Security, Privacy, Compliance and Trust Flashcards
Azure Security
What is the General Data Protection Regulation (GDPR)?
A regulation in EU law on data protection and privacy for all individuals within the European Union and the European Economic Area
What is Authorization?
Specifies what data you’re allowed to access and what you can do with it
What is Azure Firewall?
Centrally create, enforce, and log application and network connectivity policies across subscriptions and virtual networks
What is Microsoft Compliance Manager?
Part of the Microsoft Service Trust Portal, fully managed solution that helps you manage the end-to-end regulation-to-audit compliance process
What is Resource Locking?
Locks can be set to prevent deletion only, or to prevent modifications and deletion of Azure resource
What is Microsoft Trust Center?
Information you need to be confident that the Azure platform on which you run your services is secure
What is the National Institute of Standards and Technology (NIST)?

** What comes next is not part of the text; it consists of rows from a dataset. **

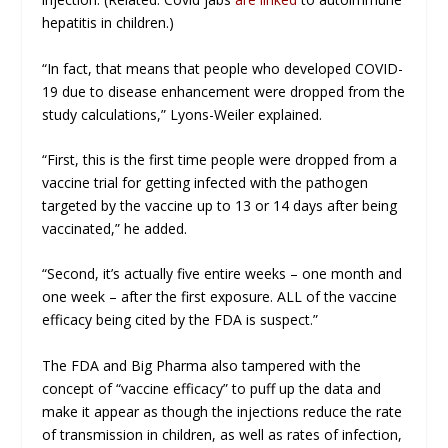
hepatitis in children.)
“In fact, that means that people who developed COVID-
19 due to disease enhancement were dropped from the
study calculations,” Lyons-Weiler explained.
“First, this is the first time people were dropped from a
vaccine trial for getting infected with the pathogen
targeted by the vaccine up to 13 or 14 days after being
vaccinated,” he added.
“Second, it’s actually five entire weeks – one month and
one week – after the first exposure. ALL of the vaccine
efficacy being cited by the FDA is suspect.”
The FDA and Big Pharma also tampered with the
concept of “vaccine efficacy” to puff up the data and
make it appear as though the injections reduce the rate
of transmission in children, as well as rates of infection,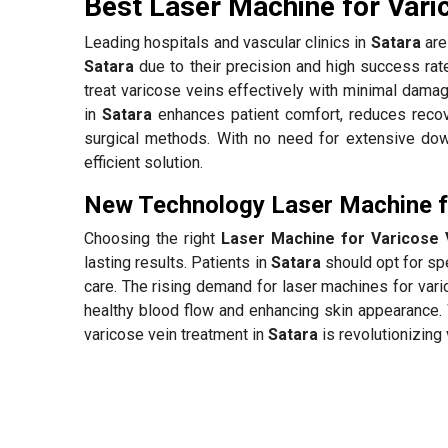
Best Laser Machine for Vari
Leading hospitals and vascular clinics in
Satara
are 
Satara
due to their precision and high success ra
treat varicose veins effectively with minimal damag
in
Satara
enhances patient comfort, reduces recov
surgical methods. With no need for extensive down
efficient solution.
New Technology Laser Machine fo
Choosing the right
Laser Machine for Varicose 
lasting results. Patients in
Satara
should opt for spe
care. The rising demand for laser machines for var
healthy blood flow and enhancing skin appearance. 
varicose vein treatment in
Satara
is revolutionizing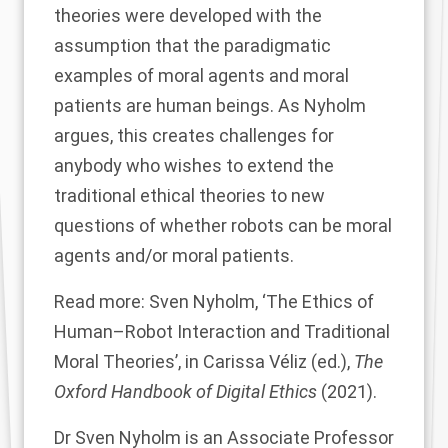
theories were developed with the
assumption that the paradigmatic
examples of moral agents and moral
patients are human beings. As Nyholm
argues, this creates challenges for
anybody who wishes to extend the
traditional ethical theories to new
questions of whether robots can be moral
agents and/or moral patients.
Read more: Sven Nyholm,
‘The Ethics of
Human–Robot Interaction and Traditional
Moral Theories’
, in Carissa Véliz (ed.),
The
Oxford Handbook of Digital Ethics
(2021).
Dr Sven Nyholm
is an Associate Professor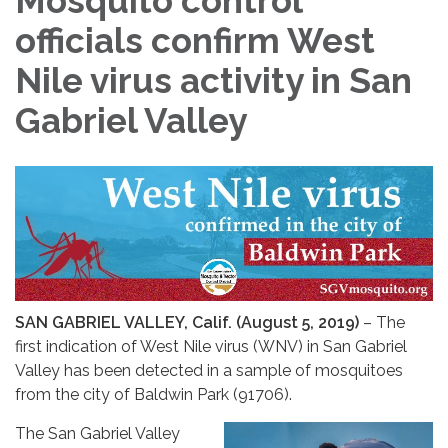
Mosquito control
officials confirm West
Nile virus activity in San
Gabriel Valley
SAN GABRIEL VALLEY, Calif. (August 5, 2019)
– The
first indication of West Nile virus (WNV) in San Gabriel
Valley has been detected in a sample of mosquitoes
from the city of Baldwin Park (91706).
The San Gabriel Valley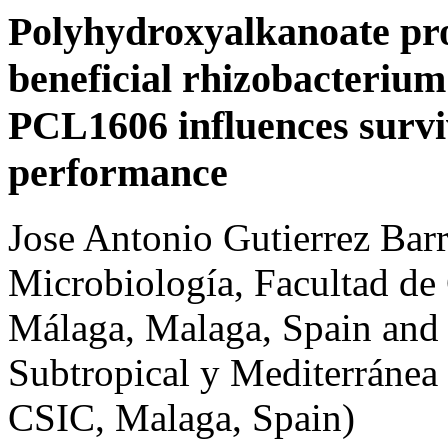
Polyhydroxyalkanoate pro
beneficial rhizobacteriu
PCL1606 influences survi
performance
Jose Antonio Gutierrez Bar
Microbiología, Facultad de 
Málaga, Malaga, Spain and I
Subtropical y Mediterrán
CSIC, Malaga, Spain)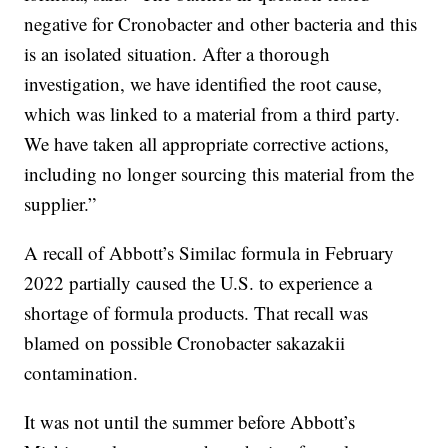
negative for Cronobacter and other bacteria and this
is an isolated situation. After a thorough
investigation, we have identified the root cause,
which was linked to a material from a third party.
We have taken all appropriate corrective actions,
including no longer sourcing this material from the
supplier.”
A recall of Abbott’s Similac formula in February
2022 partially caused the U.S. to experience a
shortage of formula products. That recall was
blamed on possible Cronobacter sakazakii
contamination.
It was not until the summer before Abbott’s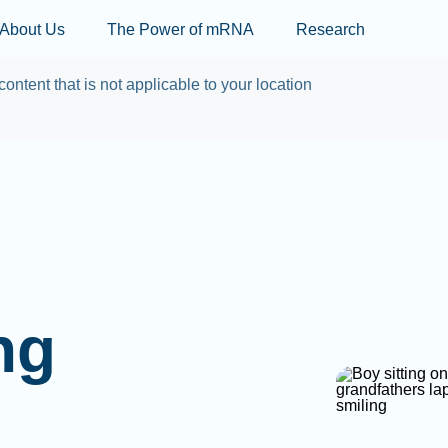
Skip to main content
About Us
The Power of mRNA
Research
content that is not applicable to your location
ng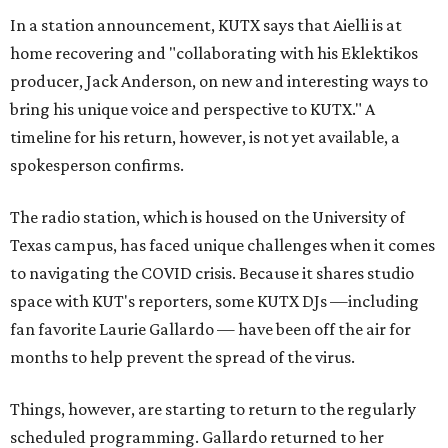
In a station announcement, KUTX says that Aielli is at
home recovering and "collaborating with his Eklektikos
producer, Jack Anderson, on new and interesting ways to
bring his unique voice and perspective to KUTX." A
timeline for his return, however, is not yet available, a
spokesperson confirms.
The radio station, which is housed on the University of
Texas campus, has faced unique challenges when it comes
to navigating the COVID crisis. Because it shares studio
space with KUT's reporters, some KUTX DJs —including
fan favorite Laurie Gallardo — have been off the air for
months to help prevent the spread of the virus.
Things, however, are starting to return to the regularly
scheduled programming. Gallardo returned to her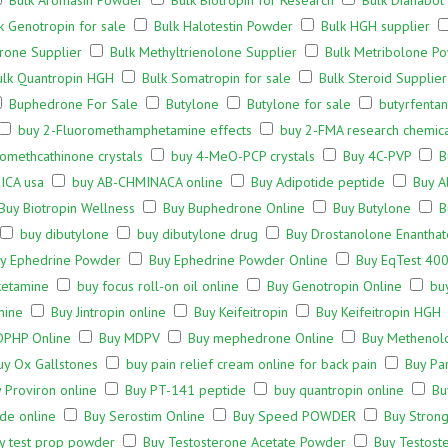
Bulk Aromasin Powder
Bulk Biotropin for Research
Bulk Dianabol
k Genotropin for sale
Bulk Halotestin Powder
Bulk HGH supplier
rone Supplier
Bulk Methyltrienolone Supplier
Bulk Metribolone P
ulk Quantropin HGH
Bulk Somatropin for sale
Bulk Steroid Supplier
Buphedrone For Sale
Butylone
Butylone for sale
butyrfenta
buy 2-Fluoromethamphetamine effects
buy 2-FMA research chemic
omethcathinone crystals
buy 4-MeO-PCP crystals
Buy 4C-PVP
B
ICA usa
buy AB-CHMINACA online
Buy Adipotide peptide
Buy A
Buy Biotropin Wellness
Buy Buphedrone Online
Buy Butylone
B
buy dibutylone
buy dibutylone drug
Buy Drostanolone Enanthat
y Ephedrine Powder
Buy Ephedrine Powder Online
Buy EqTest 400
ketamine
buy focus roll-on oil online
Buy Genotropin Online
bu
mine
Buy Jintropin online
Buy Keifeitropin
Buy Keifeitropin HGH
DPHP Online
Buy MDPV
Buy mephedrone Online
Buy Methenol
uy Ox Gallstones
buy pain relief cream online for back pain
Buy Pa
 Proviron online
Buy PT-141 peptide
buy quantropin online
Bu
de online
Buy Serostim Online
Buy Speed POWDER
Buy Strong
y test prop powder
Buy Testosterone Acetate Powder
Buy Testost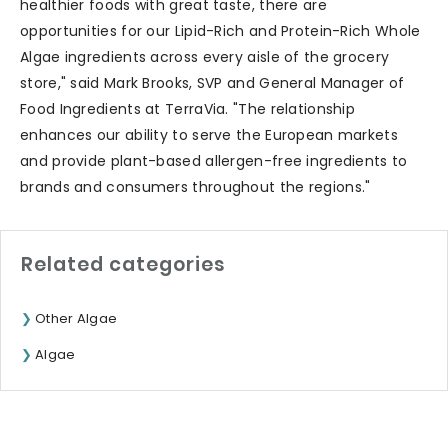
healthier foods with great taste, there are
opportunities for our Lipid-Rich and Protein-Rich Whole
Algae ingredients across every aisle of the grocery
store," said Mark Brooks, SVP and General Manager of
Food Ingredients at TerraVia. "The relationship
enhances our ability to serve the European markets
and provide plant-based allergen-free ingredients to
brands and consumers throughout the regions."
Related categories
Other Algae
Algae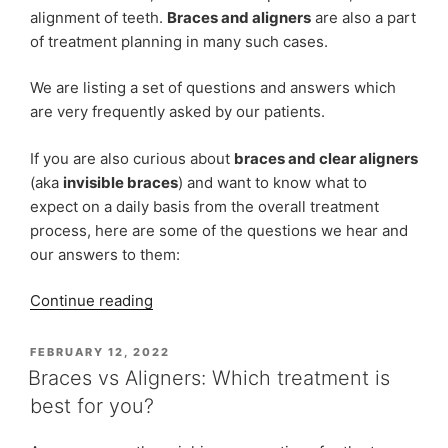
alignment of teeth.
Braces and aligners
are also a part
of treatment planning in many such cases.
We are listing a set of questions and answers which
are very frequently asked by our patients.
If you are also curious about
braces and clear aligners
(aka
invisible braces
) and want to know what to
expect on a daily basis from the overall treatment
process, here are some of the questions we hear and
our answers to them:
“FAQs
Continue reading
at
Indiadens
POSTED
FEBRUARY 12, 2022
ON
on
Braces vs Aligners: Which treatment is
Dental
best for you?
Braces
and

Provides the set of standards for recommended security controls for information systems at federal agencies
What is Azure Information Protection (AIP)?
Cloud-based solution to classify and protect documents and emails, using 80+ built-in data types (credit card numbers, ID/SSN numbers, etc.)
What is Azure Advanced Threat Protection (ATP)?
Identifies, detects, and helps you investigate advanced threats, compromised identities, and malicious insider actions, using data from Azure Active Directory (Azure AD), Azure Monitor logs, and Azure Security Center
What is the International Organization for Standardization (ISO)?
International standard-setting body composed of representatives from various national standards organizations
What is the Principle of Least Privilege?
Limit each user’s access rights to the bare minimum permissions they need to perform their work
What is the Microsoft Privacy Statement?
Explains the personal data Microsoft processes, how Microsoft processes it, and for what purposes
What are Network Security Groups (NSGs)?
Security rules that allow or deny inbound network traffic to, or outbound network traffic from, several types of Azure resources
What is Authentication?
Proving who you are, usually with a username and password
What is Azure Multi-Factor Authentication (MFA)?
Requires two or more authentication methods
What is the Azure Security Center?
Sends data from the Microsoft Monitoring Agent to the security analytics engine, which provides threat detection alerts and recommendations for securing workloads
What is Role-Based Access Control (RBAC)?
An authorization system built on Azure Resource Manager that provides fine-grained access management of Azure resources
What is an Azure VPN Gateway?
Used to send encrypted traffic between an Azure virtual network and an on-premises location or between Azure virtual networks
What is Azure DDoS Protection?
Continuous monitoring, alerting, and mitigation of Distributed Denial of Service attacks
What is Azure Active Directory (AAD)?
Fully managed identity service — Main objects are Users (pay per user) and Groups (free)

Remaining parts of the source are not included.